Mulder Is Back To His Old Self On 'The X-Files' & Yes, That Means He Wants To Believe Again
When I think of Fox Mulder, some words that come to mind are paranoid, obsessive, and perhaps a little too passionate about his work for his own good. So, naturally, seeing him play the role of skeptic seriously unnerves me. (Trust me, Mulder — that job is best left in Scully's capable hands.) When the Feb. 1 X-Files episode "Mulder and Scully Meet the Were-monster" kicks off, Mulder is casually throwing pencils at the iconic "I Want To Believe" poster, until Scully comes in the room and demands to know what he's doing to her poster. As Mulder rattles off a bunch of examples of his debunked theories (many of which were chalked up to fraternity pranks and practical jokes), I frantically began to wonder if I was even watching the right show. Luckily, Scully hauls him off to chase a monster in Oregon and by the end of the episode viewers everywhere breathed a collective sigh of relief — because I'm happy to report that Mulder is back to his old self.
Sure, when they first arrive in the Pacific Northwest to investigate three killings, Mulder is less than enthused. Scully dismisses it as a "questioning phase of some sort" and makes him get to work, even though he initially seems more concerned with figuring out the new camera app on his smartphone. (Yes, Mulder now owns a smartphone.) But, not to worry — after one encounter with the "monster of the week," he snaps back to his old self and is so full of theories that Scully can barely get a word in edgewise.
When he's finally done with his rant, Scully's response is, "Yeah, this is how I like my Mulder." (Same, Scully. Same.) Mulder temporarily is super excited because he thinks she agrees with him — but, nope, she's quick to tell him that he's "batcrap crazy" and he has "no facts" to back up his theory. And now, order has officially been restored on The X-Files.
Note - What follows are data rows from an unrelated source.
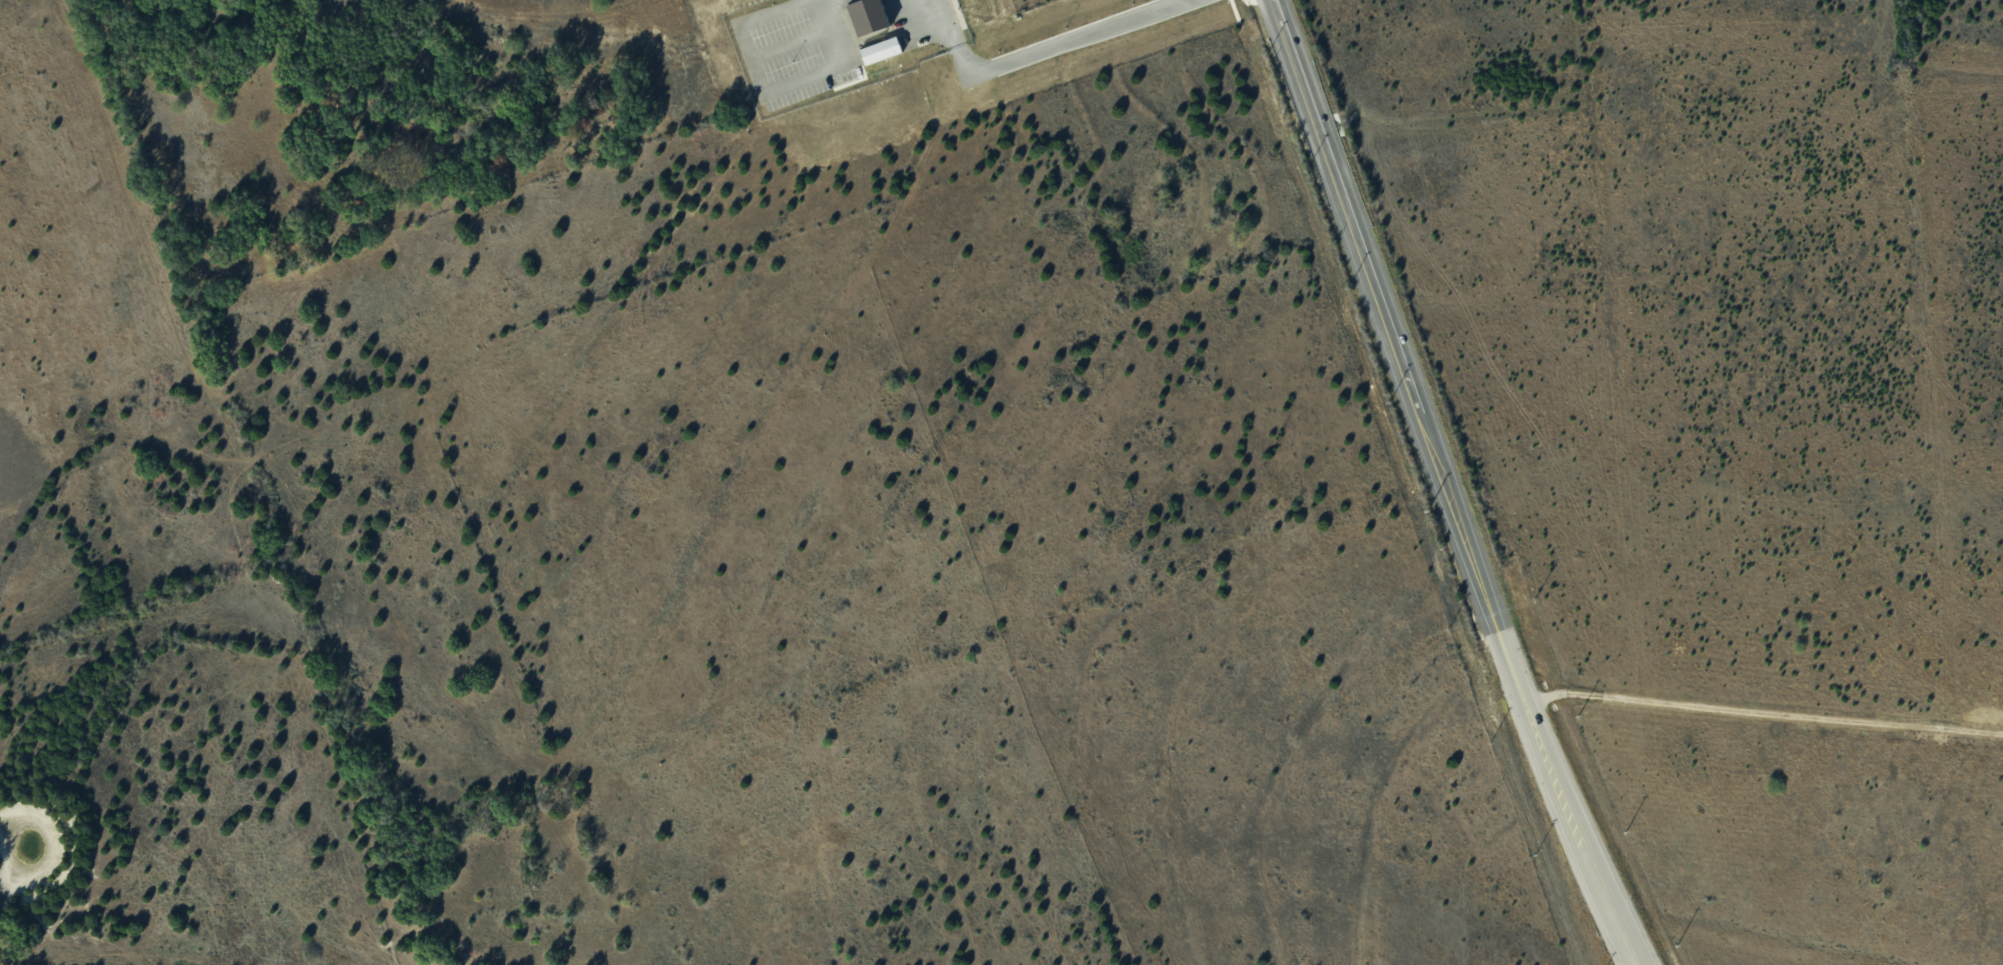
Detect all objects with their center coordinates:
building: (868, 16)
road: (1037, 49)
building: (880, 50)
road: (775, 90)
road: (1450, 484)
road: (1765, 711)

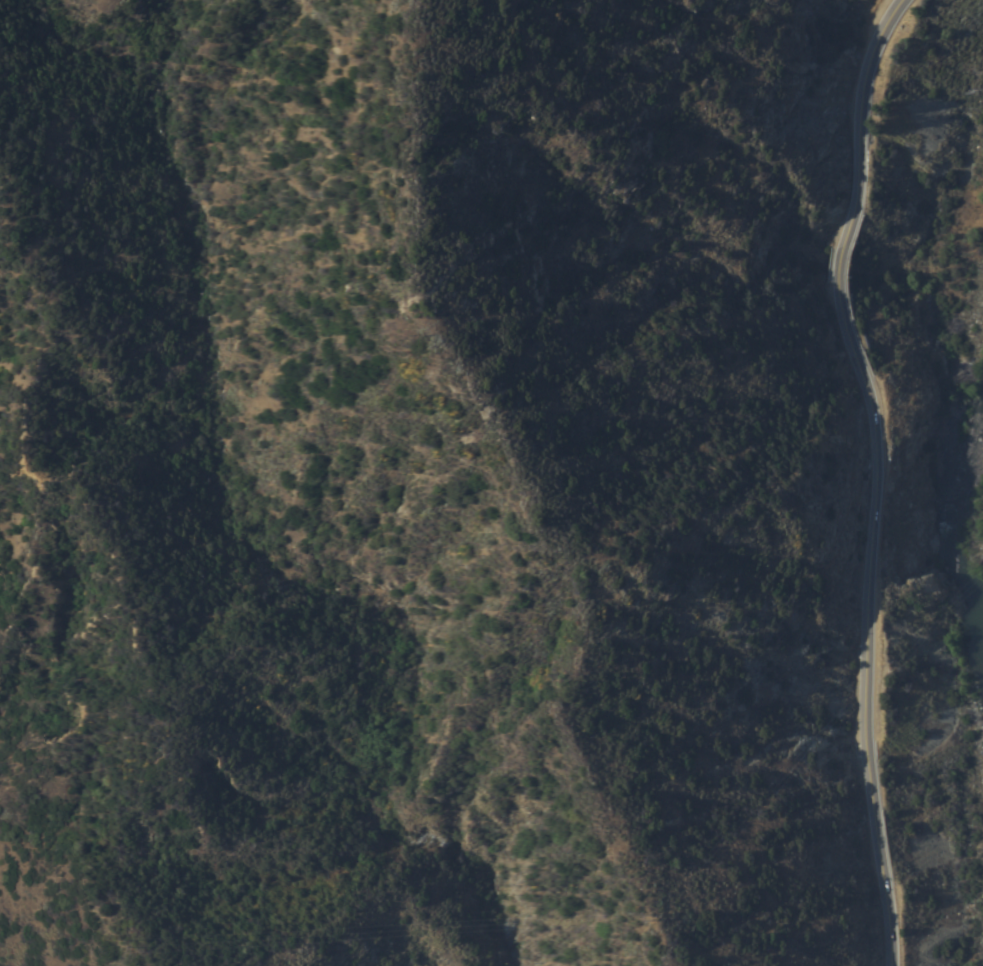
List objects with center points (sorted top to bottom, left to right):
road: (881, 474)
river: (971, 502)

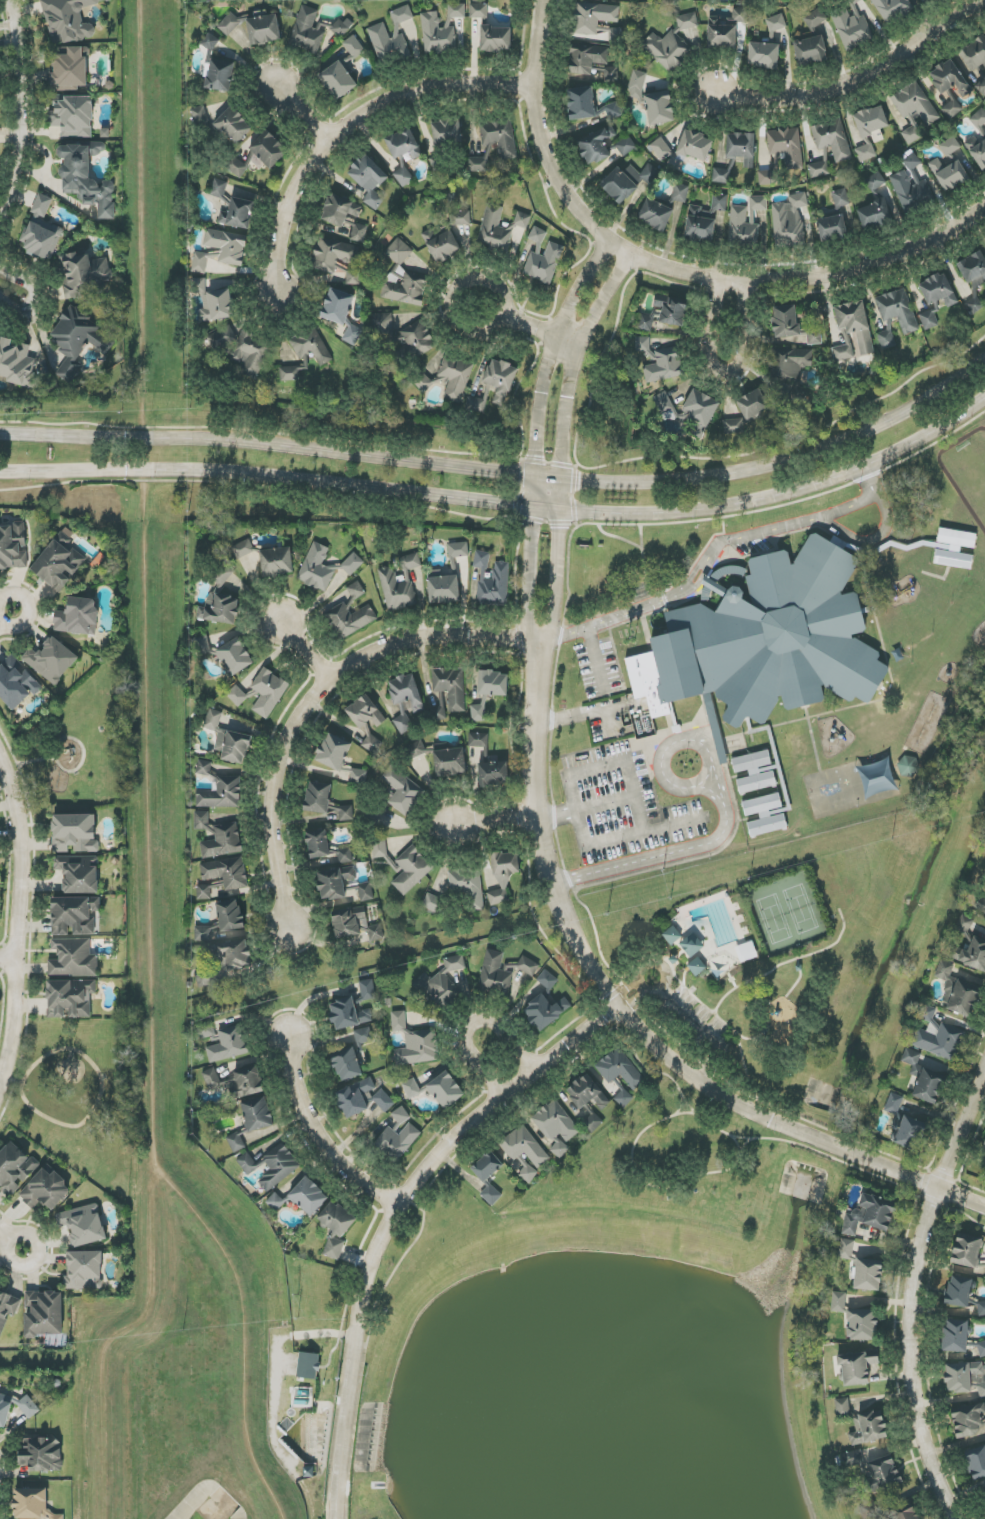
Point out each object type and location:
building: (923, 1)
building: (892, 8)
building: (456, 11)
building: (479, 11)
building: (740, 16)
building: (593, 17)
building: (815, 19)
building: (68, 20)
building: (687, 21)
building: (776, 23)
building: (230, 24)
building: (852, 25)
building: (342, 28)
building: (264, 29)
building: (307, 31)
building: (437, 34)
building: (615, 34)
building: (721, 34)
building: (391, 37)
building: (496, 39)
building: (210, 42)
building: (354, 46)
building: (667, 49)
building: (811, 51)
building: (974, 53)
building: (764, 55)
building: (586, 59)
building: (70, 70)
building: (611, 74)
building: (220, 75)
building: (949, 79)
building: (338, 80)
building: (637, 84)
road: (860, 86)
building: (981, 87)
building: (915, 104)
building: (587, 105)
road: (18, 108)
building: (659, 108)
building: (952, 109)
road: (301, 115)
building: (73, 116)
building: (199, 116)
building: (871, 121)
building: (232, 124)
road: (348, 126)
building: (447, 132)
building: (833, 139)
building: (403, 144)
building: (596, 145)
building: (625, 146)
building: (786, 146)
building: (950, 146)
building: (686, 147)
building: (742, 148)
building: (269, 149)
building: (507, 151)
building: (865, 151)
building: (977, 152)
building: (819, 169)
building: (949, 174)
building: (403, 176)
building: (86, 177)
building: (768, 177)
building: (369, 179)
building: (875, 181)
building: (621, 185)
building: (911, 186)
building: (219, 188)
building: (680, 193)
building: (841, 198)
building: (758, 203)
building: (238, 214)
building: (655, 214)
building: (875, 214)
building: (460, 218)
building: (522, 220)
building: (704, 220)
building: (789, 221)
building: (742, 228)
building: (832, 228)
building: (494, 230)
building: (41, 231)
building: (441, 243)
building: (220, 251)
building: (334, 254)
building: (543, 257)
road: (669, 270)
building: (84, 275)
building: (353, 276)
building: (403, 278)
building: (974, 279)
building: (938, 290)
road: (35, 299)
building: (213, 301)
building: (338, 306)
building: (899, 312)
building: (665, 313)
building: (930, 317)
building: (794, 325)
road: (529, 327)
building: (853, 332)
building: (403, 333)
building: (886, 338)
building: (79, 340)
building: (643, 345)
building: (240, 349)
road: (552, 352)
building: (306, 355)
building: (17, 364)
building: (664, 365)
building: (792, 369)
road: (726, 372)
road: (572, 376)
building: (501, 380)
building: (479, 402)
building: (663, 402)
building: (701, 411)
building: (747, 412)
road: (505, 473)
road: (503, 503)
road: (871, 540)
building: (13, 546)
building: (955, 548)
building: (243, 549)
building: (458, 550)
road: (713, 550)
road: (529, 559)
building: (60, 561)
building: (277, 562)
road: (559, 578)
building: (492, 579)
building: (404, 584)
building: (444, 589)
building: (356, 590)
building: (221, 610)
building: (78, 617)
road: (6, 618)
building: (349, 620)
building: (766, 641)
building: (203, 645)
road: (305, 652)
building: (235, 656)
building: (51, 660)
building: (15, 683)
building: (493, 683)
building: (451, 686)
building: (268, 692)
building: (236, 695)
building: (405, 700)
road: (316, 702)
building: (439, 710)
building: (479, 711)
road: (579, 716)
building: (367, 721)
building: (228, 739)
building: (479, 740)
building: (416, 750)
building: (334, 752)
building: (450, 762)
building: (755, 772)
building: (494, 773)
road: (630, 775)
building: (359, 776)
road: (676, 786)
building: (403, 790)
building: (318, 797)
building: (346, 813)
building: (765, 815)
road: (497, 822)
building: (75, 833)
building: (218, 836)
building: (318, 844)
building: (380, 848)
road: (669, 852)
building: (345, 856)
building: (411, 870)
building: (79, 874)
building: (504, 877)
building: (234, 879)
building: (335, 882)
building: (467, 887)
building: (366, 892)
building: (432, 904)
building: (981, 904)
road: (17, 913)
building: (74, 915)
building: (230, 915)
building: (964, 924)
building: (355, 926)
building: (203, 933)
building: (692, 945)
park: (750, 946)
building: (747, 951)
building: (974, 955)
building: (73, 958)
road: (7, 960)
building: (224, 962)
building: (528, 966)
building: (696, 966)
building: (495, 973)
building: (547, 980)
building: (439, 986)
building: (368, 990)
building: (958, 991)
road: (4, 994)
building: (70, 998)
road: (614, 1002)
building: (547, 1010)
building: (348, 1014)
road: (473, 1024)
building: (206, 1030)
building: (364, 1036)
building: (938, 1037)
building: (414, 1043)
building: (229, 1044)
building: (913, 1061)
building: (347, 1064)
building: (620, 1069)
road: (3, 1077)
building: (211, 1078)
road: (984, 1079)
road: (12, 1080)
building: (245, 1083)
building: (929, 1086)
building: (411, 1089)
building: (588, 1093)
road: (101, 1095)
building: (623, 1096)
building: (362, 1098)
building: (894, 1104)
building: (258, 1114)
building: (401, 1115)
building: (556, 1125)
road: (318, 1132)
building: (910, 1133)
building: (398, 1140)
building: (236, 1142)
building: (524, 1146)
building: (983, 1149)
park: (665, 1162)
building: (248, 1163)
building: (487, 1166)
building: (15, 1168)
building: (279, 1168)
building: (527, 1172)
building: (46, 1189)
building: (491, 1194)
building: (308, 1196)
road: (961, 1197)
building: (276, 1201)
road: (413, 1203)
building: (870, 1214)
road: (390, 1215)
building: (83, 1225)
building: (336, 1229)
road: (421, 1230)
road: (11, 1241)
building: (846, 1249)
building: (967, 1251)
building: (84, 1270)
building: (868, 1274)
building: (960, 1291)
road: (914, 1294)
building: (838, 1302)
building: (7, 1308)
building: (981, 1308)
building: (44, 1313)
building: (862, 1325)
building: (955, 1336)
road: (361, 1344)
building: (981, 1348)
building: (308, 1366)
building: (856, 1368)
building: (965, 1377)
building: (28, 1406)
building: (842, 1407)
building: (4, 1411)
building: (969, 1420)
building: (868, 1427)
building: (42, 1455)
building: (976, 1461)
building: (875, 1469)
building: (984, 1495)
building: (33, 1504)
building: (908, 1514)

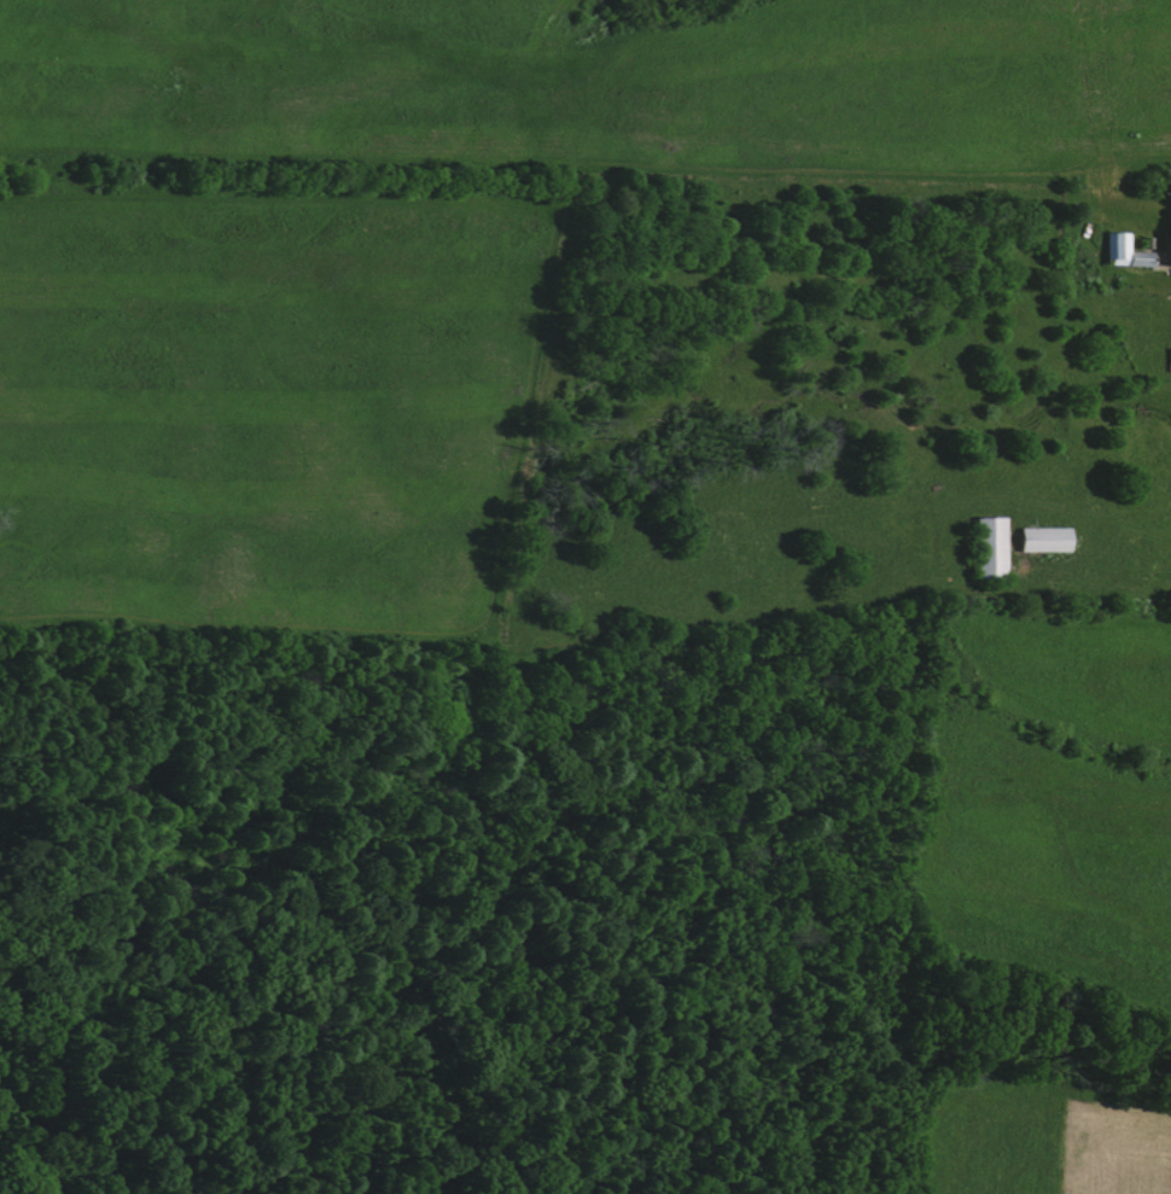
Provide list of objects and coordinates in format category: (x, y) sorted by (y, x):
building: (1167, 248)
building: (1116, 249)
building: (1168, 359)
building: (1041, 538)
building: (987, 546)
As it turns out, the were-monster is a harmless and hilarious shapeshifter named Guy and the person responsible for the three murders is a human being. But, Mulder spends some quality time with Guy and it rejuvenates him, even though he doubts elements of the man's story. As Guy tells him about his "absurd" past few days, Mulder points out that they both "want to believe in things that aren't real or even possible." When he questions Guy's assertion that he needs to go back into hibernation for approximately 10,000 years, the monster is chagrined that Mulder doesn't believe him. When Mulder tells him, "I want to believe," I breathed a huge sigh of relief because I really can't live in a world where Mulder plays the role of skeptic.
And, if you ever doubted that there could be a touching moment between a man and a monster, I'm sure this episode caused you to change your tune. Before Guy heads off into hibernation, he tells Mulder: "I don't mean to get too personal, but this has been a real trying time for me. I've been through a lot. But just having someone like you to... What I'm trying to say is, I'm glad to have met you." They're about to shake hands, but then Guy transforms back into monster form and runs off. As he's left standing by himself, Mulder smiles and says, "Likewise."
Guy's words apply to Mulder in every way — we know from the first two episodes of the revival that he's been in a dark place since the last time we saw him. After losing his job, his son, and his relationship, he's barely left the house and he's felt as though his career and mission were meaningless. Meeting Guy was exactly what Mulder needed, and he knows it. Although this episode was light-hearted and hilarious, it also marked an important turning point for Mulder because he finally began to show his trademark energy, enthusiasm, and passion for all things supernatural again. I agree with Scully — this is how I like my Mulder.